Wednesday, July 09, 2008

Snowball Earth

Readers of this blog may forget that I am actually a geologist by academic training, if not precisely by current vocation. Yet, a geologist I am, and I still try and keep current on advances in the science.

Recently, geologists announced they found strong evidence that a half-dozen major basins in India were formed a billion or more years ago, making them at least 500 million years older than commonly thought. According to a University of Indiana professor, "The required revision is enormous -- 500 million years or about 11 percent of total Earth history." An associate professor at the University of Florida noted "In modern geology, to revise the age of basins like this by 500 million years is pretty unique."

(Oh, really? Last year, geologists from the University of Alberta found that the Queen Maud block of Arctic Canada collided a minimum of 500 million years earlier than previously thought. The Queen Maud block is a large bedrock terrain that is said to occupy a key tectonic position in Northern Canada. The U of A team reached the remote Northern Canadian location by helicopter and discovered that the age of the rocks in basins within the terrain challenged the previous models.)

The Indian findings appear to remove one of the major obstacles to the Snowball Earth theory that a frozen Earth was once entirely covered in snow and ice from pole to pole, and might even lend some weight to a controversial claim that complex life originated hundreds of million years earlier than most scientists currently believe.

The Snowball Earth theory posits that the Earth was completely covered in snow and ice from about 635 million to 700 million years ago. While much geological evidence has been found to support that theory worldwide, the Vindhyan and other Purana basins of India lacked numerous telltale signs, such as striated or scratched boulders formed when ice drags small pebbles over bedrock and boulder beds derived from glaciers. As a result, the basins represented a prominent obstacle to the theory.
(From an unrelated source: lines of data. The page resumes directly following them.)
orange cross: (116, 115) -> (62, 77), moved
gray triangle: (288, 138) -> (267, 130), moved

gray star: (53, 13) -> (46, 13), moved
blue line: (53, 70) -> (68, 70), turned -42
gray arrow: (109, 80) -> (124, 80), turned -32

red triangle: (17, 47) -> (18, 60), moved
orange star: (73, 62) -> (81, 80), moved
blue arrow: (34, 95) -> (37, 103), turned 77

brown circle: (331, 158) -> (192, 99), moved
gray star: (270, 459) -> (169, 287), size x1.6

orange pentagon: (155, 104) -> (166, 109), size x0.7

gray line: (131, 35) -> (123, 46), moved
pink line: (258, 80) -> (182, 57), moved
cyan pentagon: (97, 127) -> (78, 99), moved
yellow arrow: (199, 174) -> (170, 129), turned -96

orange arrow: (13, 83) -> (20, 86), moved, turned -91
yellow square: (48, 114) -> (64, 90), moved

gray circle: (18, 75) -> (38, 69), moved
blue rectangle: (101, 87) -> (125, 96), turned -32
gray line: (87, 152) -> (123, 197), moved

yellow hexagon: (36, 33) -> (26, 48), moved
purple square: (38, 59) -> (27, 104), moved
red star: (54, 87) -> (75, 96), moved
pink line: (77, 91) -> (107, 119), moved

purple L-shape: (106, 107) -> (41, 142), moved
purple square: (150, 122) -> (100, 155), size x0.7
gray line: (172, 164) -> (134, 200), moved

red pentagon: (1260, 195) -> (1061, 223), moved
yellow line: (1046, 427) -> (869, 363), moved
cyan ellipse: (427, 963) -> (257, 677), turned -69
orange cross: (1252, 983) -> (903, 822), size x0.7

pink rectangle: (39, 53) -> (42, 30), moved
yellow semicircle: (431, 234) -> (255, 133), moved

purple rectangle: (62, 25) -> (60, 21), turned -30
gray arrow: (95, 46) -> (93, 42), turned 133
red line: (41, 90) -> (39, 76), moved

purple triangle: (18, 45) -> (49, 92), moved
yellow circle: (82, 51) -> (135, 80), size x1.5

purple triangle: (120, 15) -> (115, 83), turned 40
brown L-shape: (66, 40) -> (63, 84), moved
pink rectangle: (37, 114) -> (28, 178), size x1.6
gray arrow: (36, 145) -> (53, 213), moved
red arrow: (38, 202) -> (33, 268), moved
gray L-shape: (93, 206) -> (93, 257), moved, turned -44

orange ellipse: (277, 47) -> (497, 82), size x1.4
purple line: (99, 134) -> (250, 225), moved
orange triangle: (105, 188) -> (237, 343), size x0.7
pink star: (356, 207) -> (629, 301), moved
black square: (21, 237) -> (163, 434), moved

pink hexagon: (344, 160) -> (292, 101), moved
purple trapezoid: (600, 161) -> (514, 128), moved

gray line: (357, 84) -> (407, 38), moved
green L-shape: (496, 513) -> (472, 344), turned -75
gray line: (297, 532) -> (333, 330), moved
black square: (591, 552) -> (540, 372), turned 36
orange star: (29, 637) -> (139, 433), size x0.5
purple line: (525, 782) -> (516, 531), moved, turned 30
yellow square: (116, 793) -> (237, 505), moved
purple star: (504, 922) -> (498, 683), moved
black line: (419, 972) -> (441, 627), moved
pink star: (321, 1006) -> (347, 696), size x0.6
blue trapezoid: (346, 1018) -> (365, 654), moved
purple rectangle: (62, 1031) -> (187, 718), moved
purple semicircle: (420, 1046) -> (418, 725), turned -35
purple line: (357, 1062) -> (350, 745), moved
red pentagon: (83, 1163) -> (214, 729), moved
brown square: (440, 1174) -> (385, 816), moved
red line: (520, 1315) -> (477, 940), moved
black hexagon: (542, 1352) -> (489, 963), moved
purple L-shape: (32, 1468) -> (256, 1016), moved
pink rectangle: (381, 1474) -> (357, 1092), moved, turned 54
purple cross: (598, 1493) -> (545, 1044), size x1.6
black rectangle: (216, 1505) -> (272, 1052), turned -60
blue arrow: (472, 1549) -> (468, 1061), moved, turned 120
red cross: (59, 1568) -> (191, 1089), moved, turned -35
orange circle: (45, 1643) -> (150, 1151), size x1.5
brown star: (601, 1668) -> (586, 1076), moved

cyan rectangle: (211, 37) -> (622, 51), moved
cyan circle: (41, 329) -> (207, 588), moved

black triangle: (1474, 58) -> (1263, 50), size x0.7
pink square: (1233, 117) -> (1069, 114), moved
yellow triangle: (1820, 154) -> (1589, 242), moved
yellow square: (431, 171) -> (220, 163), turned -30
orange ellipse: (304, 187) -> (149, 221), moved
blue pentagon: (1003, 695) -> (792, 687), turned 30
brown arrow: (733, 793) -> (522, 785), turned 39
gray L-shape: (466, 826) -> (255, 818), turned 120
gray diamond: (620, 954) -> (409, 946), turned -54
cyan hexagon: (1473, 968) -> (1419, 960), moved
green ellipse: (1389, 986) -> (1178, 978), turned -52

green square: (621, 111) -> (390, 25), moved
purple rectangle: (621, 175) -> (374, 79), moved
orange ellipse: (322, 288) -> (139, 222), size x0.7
The new study removes that obstacle because it pushes back the origins of the basins to well before Snowball Earth would have occurred.

The Indian basins are located south of New Delhi in the northern and central regions of India. They are slight, mostly flat depressions in the Earth's crust that span thousands of square miles. For decades, most geologists believed the basins formed 500 million to 700 million years ago when the Earth's crust stretched, thinned and then subsided. Apparent fossils retrieved from the basin seemed to have originated between 500 million and 700 million years ago.

But a Florida graduate student dated rock retrieved from one of the basin to about 1.07 billion years ago. As a result, geologists cored dozens of rocks collected from 56 sites in the basins. Zircon age dating from all of the samples tested indicated the rocks formed about 1.02 billion years ago. A separate 2007 study dated rocks from another Purana basin to 1.02 billion years ago, another 500-million-year revision.

The new age dates not only push back the origins of the basins to well before Snowball Earth would have occurred, but also call into question the hypothesis that the basins formed as the supercontinent Rodinia broke up. Rodinia is thought to have separated into the modern continents about 700 million years ago, but the revisions make the basins too old for that split.

The Florida research could also support a Swedish paleontologist's controversial dating of multicellular creatures ("Ediacara" fauna) from an older part of the basin to 1.6 billion years. But of all the implications of this research, the notion that Ediacaran-like organisms may be much older than 580 million years is probably the most speculative.